When sizing it’s helpful to know what the average document size is. The below query will output that.
select AVG(length(ENCODE_JSON(t))) as size
from `travel-sample` as t
When sizing it’s helpful to know what the average document size is. The below query will output that.
select AVG(length(ENCODE_JSON(t))) as size
from `travel-sample` as t
Thanks for posting this tip, @melboulos
Thanks. Certainly useful.
But curious to ask the Couchbase experts on this forum, will it get the answer by scanning every document (if yes, that can be very expensive and result in a lot of CPU utilization and IO) OR will it get the answer fro some metadata?
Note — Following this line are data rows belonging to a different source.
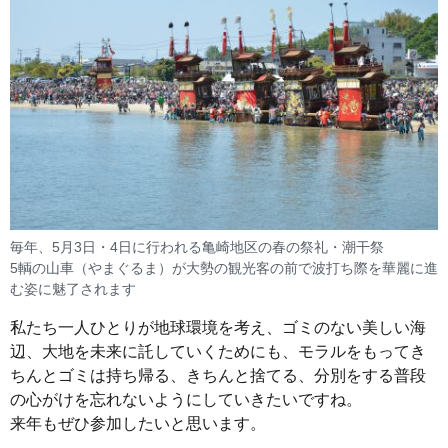
毎年、5月3日・4日に行われる亀崎地区の春の祭礼・潮干祭
5輌の山車（やまぐるま）が大勢の観光客の前で波打ち際を華麗に進
む姿に魅了されます
私たち一人ひとりが地球環境を考え、ゴミのない美しい海
辺、大地を未来に託していくためにも、モラルをもってき
ちんとゴミは持ち帰る、きちんと捨てる、分別をする普段
の心がけを忘れないようにしていきたいですね。
来年もぜひ参加したいと思います。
Update: tried it myself by executing the above query on a small bucket with just 200k docs.
Observations:
(1) Since it is a n1ql, it needs an index. Since we want to query all docs, a primary index is needed which is not so good. (2) It took pretty long.
Conclusion: For a bucket with just 200k docs and a resident ratio of 100% since it took pretty long, it leads me to believe that it actual scans every do. Which means it a very expensive operation to try on a production cluster.
Does somebody have another way? A more faster/efficient way to get the avg size of docs in a bucket? If a precise value cannot be arrived at, a somewhat-accurate value will also do.
Thanks
@couchbase team ,do we have any other way apart from N1ql to get average bucket size as N1ql gets expensive when we have humungous data.